A 2019 study by Adobe in the US found that 6 in 10 respondents consider diversity in advertising important and that 40% have turned away from brands they felt were not inclusive in their advertising. So, inclusive marketing is not just the right thing to do but it can also drive action among under-represented groups. Anecdotally, we can all see that the ads on our TVs and on the billboards we pass every day are becoming more diverse in their depictions and that’s also reflected in the Adobe study, with almost 70% saying they have seen more diversity in advertising that they did three years ago.
As part of PML Group’s ongoing iQ research series, we have investigated the importance of diversity in this market and how a more diverse approach will transfer positively to consumer perceptions of your brand.
More than 40% of respondents believe OOH advertising caters for everyone by reaching a diverse audience, in terms of gender, age, race and ethnicity. So, OOH is not only powerful in delivering inclusive messages, but it’s also one of the best in terms of reaching diverse audiences, given its ubiquitous public nature. Other high coverage, ‘broad cast’ media such as TV and social media also feature strongly in this metric. But what do consumers think of brands who make the effort to be more inclusive in their OOH ads?
Firstly, we can see it builds trust in a brand. Of those expressing an opinion, 64% believe that ads that are diverse and inclusive are authentic and trustworthy. This rises to 72% among females and 69% among 16-24 year olds. We know from our ‘Matters of Trust’ study last year that trust is so important in driving consumer action so a clear trust-building approach like this should be high on a brand’s agenda.

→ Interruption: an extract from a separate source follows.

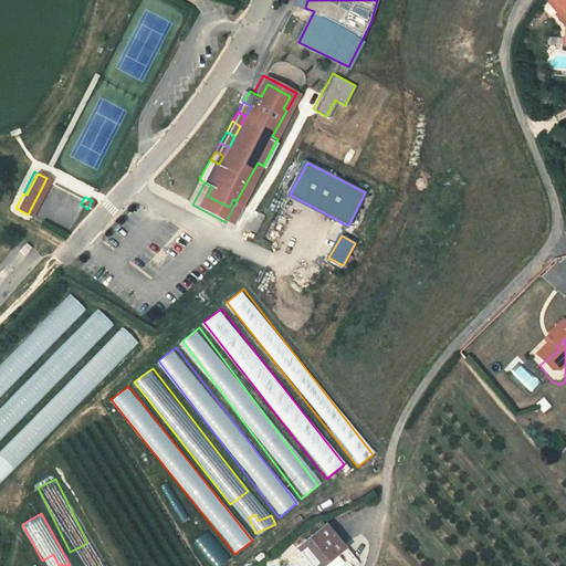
[(339,548),(320,524),(315,528),(335,553),(339,548)]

By adopting an inclusive approach, brands will be seen as market leading. 76% of 45+ year olds believe inclusive ads suggest market leadership. For all adults, this figure is 67% and is 78% among females. Progressive brands are identifying this, and we are seeing change on our streets.

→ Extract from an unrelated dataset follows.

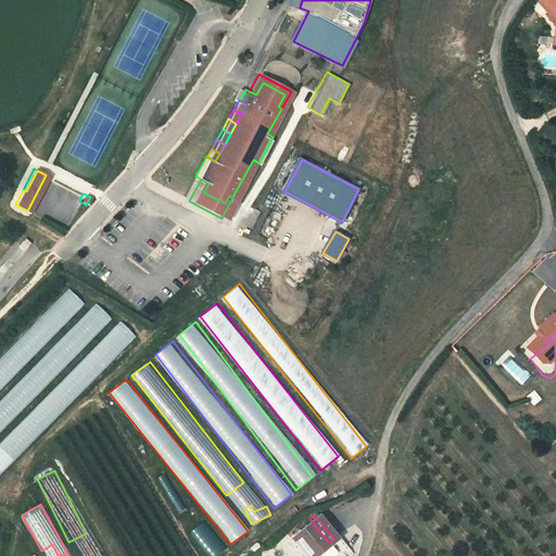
[(310,519),(286,539),(299,555),(313,555),(329,543),(310,519)]
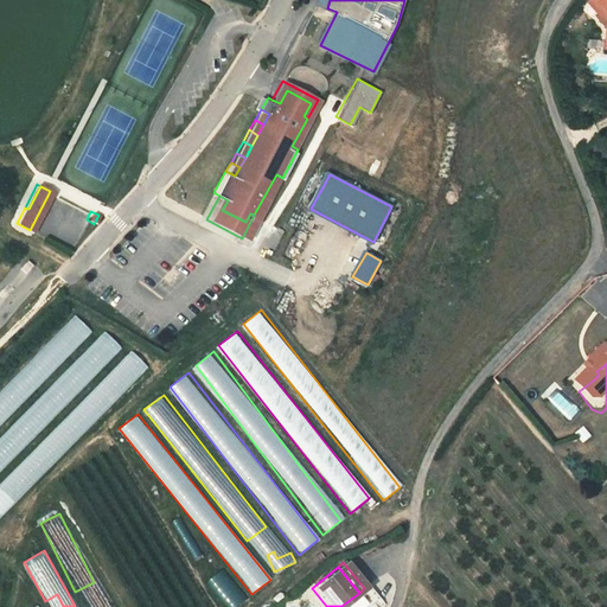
[(206,582),(225,606),(235,606),(247,599),(223,569),(206,582)]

A notable outcome of the study is the difference between males and females in how they view diversity, inclusion, and representation in advertising. For instance, 81% of females believe such ads are making a real effort to ‘communicate with me’ compared to 68% of males.
Females are also more likely to believe these ads generate trust (72% v 57%). The reasons for this could be many and varied but perhaps it points to an underrepresentation of women in certain product category ads up to now and more of a realisation on their part as to how that has affected their relationship with brands.
Ultimately, advertising is about moving minds and influencing people to act. What this study shows is that incorporating inclusion and diversity into your communications strategy will enhance your advertising’s ability to deliver on these aims. Two thirds of respondents feel more positively towards a brand as a result of such an approach – 79% of females, 77% of 25-34 year olds and 71% of C1 social class.
For 6 in 10 respondents, such advertising would encourage them to buy the product or service.
Diverse audiences are found in diverse locations. Out of Home advertising is a location medium, but with an unmatched creative canvas that really can include Everyone, Everywhere.